姉は懐かしくなったのか思い出話に花を咲かせる。勿論私の知らない、姉もしくは兄の中でしか存在しない思い出話に。私は初めて聞く話ばかりでどう誤魔化そうか頭を抱えた。
「まぁ、7つも年が離れていれば私が覚えていてもあんたが覚えていないことだってあるわよ」
「小さい頃のことって忘れちゃうもん」
まぁ、仕方ないかと姉は諦めモードである。これ以上は追求してこない。おかげで何とか誤魔化しきった。
聞いたことない、実体験したことないのにも関わらず、本当に私が体験したかのように語られる思い出話に複雑な思いが溢れる。
「私も、そこにいたかったな……」
思わず呟いてしまう。それにはっとして、両手で口を覆い隠す。しかし、姉の寝息が聞こえてきたため安堵する。
「良かった……。お姉ちゃん寝てしまったか。おやすみ、お姉ちゃん」
目が覚めるとベッドには姉がいない。目を擦りながら時計を見ると昼前である。食卓へ行くとコーヒーを飲みながら新聞を読んでいる姉だけがいた。化粧もばっちりでいつもより気合十分という感じ。しかし、新聞を広げて読んでいる姿はお父様にそっくりである。
「おそよー。あんた人の部屋でよくあんなに爆睡できるわね」
「おはよー。なんか快適だったんだよ」
あはは、と笑いながら自分の分のコーヒーを入れる。
「お姉ちゃんどこか行くの?」
「まぁ、ちょっとね」
「ふーん」
休みの日は大抵家にいない姉だから珍しいことではないが、気合入り過ぎて怖いんですけど……。それ以上は追求しないし、姉も何も言わなかった。

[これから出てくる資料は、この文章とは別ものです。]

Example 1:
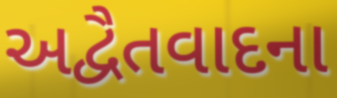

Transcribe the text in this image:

અદ્વૈતવાદના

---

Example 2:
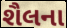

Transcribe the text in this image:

શૈલના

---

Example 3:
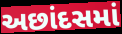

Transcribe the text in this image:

અછાંદસમાં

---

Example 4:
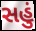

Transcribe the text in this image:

સહું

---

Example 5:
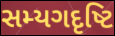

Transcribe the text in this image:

સમ્યગદૃષ્ટિ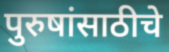
पुरुषांसाठीचे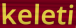
keleti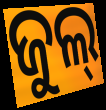
ଜୁଲ୍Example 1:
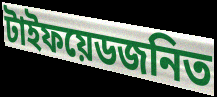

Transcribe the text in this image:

টাইফয়েডজনিত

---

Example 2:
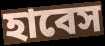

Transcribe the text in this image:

হাবেস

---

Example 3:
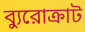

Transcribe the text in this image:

ব্যুরোক্রাট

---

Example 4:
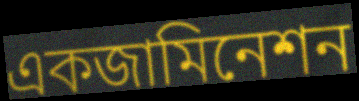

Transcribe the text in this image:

একজামিনেশন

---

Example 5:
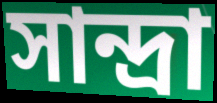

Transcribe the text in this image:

সান্দ্রা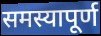
समस्यापूर्ण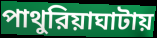
পাথুরিয়াঘাটায়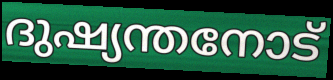
ദുഷ്യന്തനോട്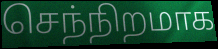
செந்நிறமாகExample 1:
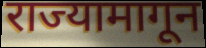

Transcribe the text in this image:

राज्यामागून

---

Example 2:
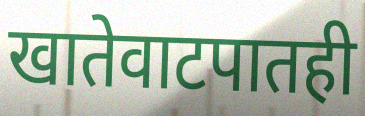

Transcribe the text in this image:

खातेवाटपातही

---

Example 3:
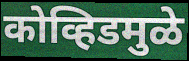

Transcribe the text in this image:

कोव्हिडमुळे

「そういえば、今日はお兄ちゃん早く帰って来るって。ライブのお稽古も終盤だろうに」
「早くって言っても日付は変わるわよ」
「そうだね」
「私もそれまでには帰って来ると思うわ」
「お姉ちゃん日付変わるまでに帰んないと眠くて倒れちゃうでしょ?」
「そんなことないわよ」
規則正しい生活を送る姉にとって夜更かしはかなりの負担である。それでも元気に兄を出迎える純真無垢な姿に私も兄もほっこりしてしまうのがいつものことだった。
「もうこんな時間か。そろそろ行ってくるわ」
「はーい、いってらっしゃい。あんまり遅くなんないでね」
「ええ」
いつものように時間きっちり出て行き、手を振って玄関を出る。その姿は昔から知っているような気がした。